A few things we have observed along the way;

  • Good developers find good projects, mainly because they are disciplined in their selection of what they are willing to accept, and put their name to;

  • Capital is the oxygen of your development business, everyone needs it to function,some do it well, many do it haphazardly and reactively, rather than strategically and proactively;

  • Cheapest isn’t best, think of the many builders who went broke in the recent apartment boom. Likewise we have seen some bad planning / design outcomes of projects due to rushing and under-valuing the consultant team on a project;

  • Sales and your exit is paramount, start with the end in mind and work backwards to fill the gaps. As a developer, when all your profit is tied up in those last few products don’t accept compromise in design. It should be a priority, remember property developer are property traders, not property collectors;

  • There is always going to be capital available for good projects, if a project is struggling to get funded, it is most likely due to the project, not the capital markets being shy or closed for business. There is an abundance of capital sitting ready to deploy, it is just a matter of knowing where to find it and having the relationship and reputation that the door will be open for you to pitch the deal.

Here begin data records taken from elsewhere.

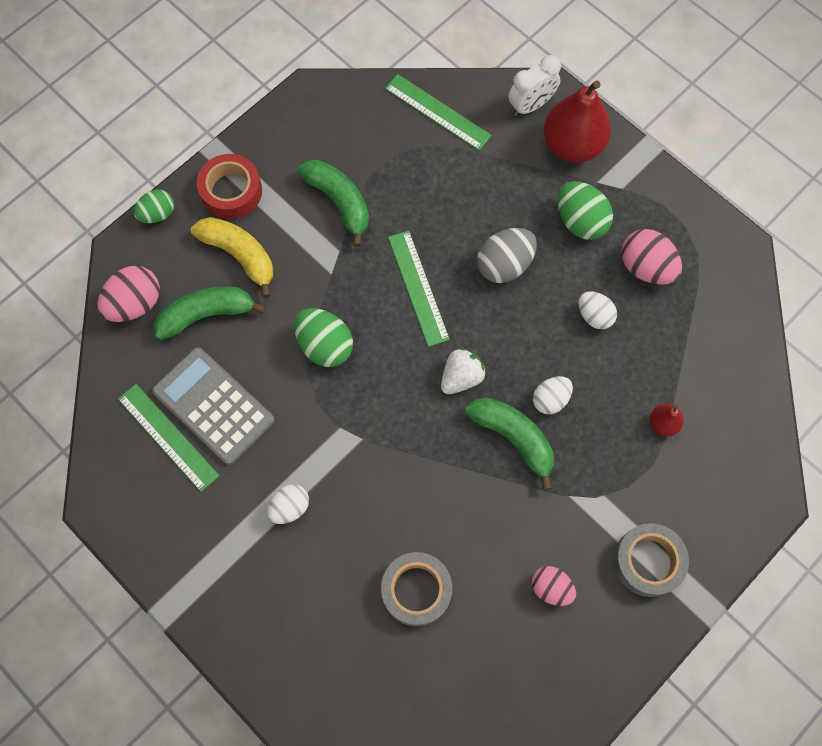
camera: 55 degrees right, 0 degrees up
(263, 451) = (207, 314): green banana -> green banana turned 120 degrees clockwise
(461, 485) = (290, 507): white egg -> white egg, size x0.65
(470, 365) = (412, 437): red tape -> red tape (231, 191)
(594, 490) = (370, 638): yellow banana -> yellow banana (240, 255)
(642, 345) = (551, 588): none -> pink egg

A few observations about the market as at December 2018

In SEQ, the focus shifted to smaller owner-occupier focussed product and infill subdivisions which is the usual direction taken by the market at this point in the cycle. There were no real surprises in this and we expect more of the same in 2019 as the projected improvements in the Queensland economy combined with the affordability gap, particularly as regards Sydney, leads to an improved net interstate migration flow that will drive an improving development landscape. This will also likely drive new subdivisions, initially in the infil sector and we are already seeing signs of this.

Conversely, in Sydney we witnessed a rapid slowdown in the rates of sale and demand for new project sites, with many developers now faced with projects that are no longer stacking up. While we expect that opportunities in Sydney will continue, there will be a need to exercise caution with an increased emphasis on the demand fundamentals and ensuring that the delivery process is robust.

Melbourne is lagging Sydney in the cycle and with strong international migration and better infrastructure support is likely to enjoy a softer landing. We have seen a steady flow of sound opportunities and expect this continue through 2019 albeit with the market continuing to slow from its highs but at a more manageable rate than Sydney. Again the focus will be on the product meeting market demand with an increased requirement on proving the value proposition.

There is some debate as to the likelihood of interest rates rises with the general consensus being they would begin in 2019, however the recent hint by the RBA that a further decrease was not off the table indicates that the market could remain relatively flat for at least another 12 months.

Given we continue to see an influx of new lenders to the sector with many beginning to look at the low interest gap being left by the banks, it is our view that it is unlikely that we will see any significant increases in the foreseeable future. The positive of that is developers can plan their projects around having reliable capital availability, and with the right guidance, using their capital effectively to grow their business without too much risk.

Thanks for 7 years of fun

Many thanks to our customers, suppliers, team and referral partners for helping us so far and we are excited about a mutually beneficial relationship going forward.

Enjoy the summer break, we look forward to chatting in 2019.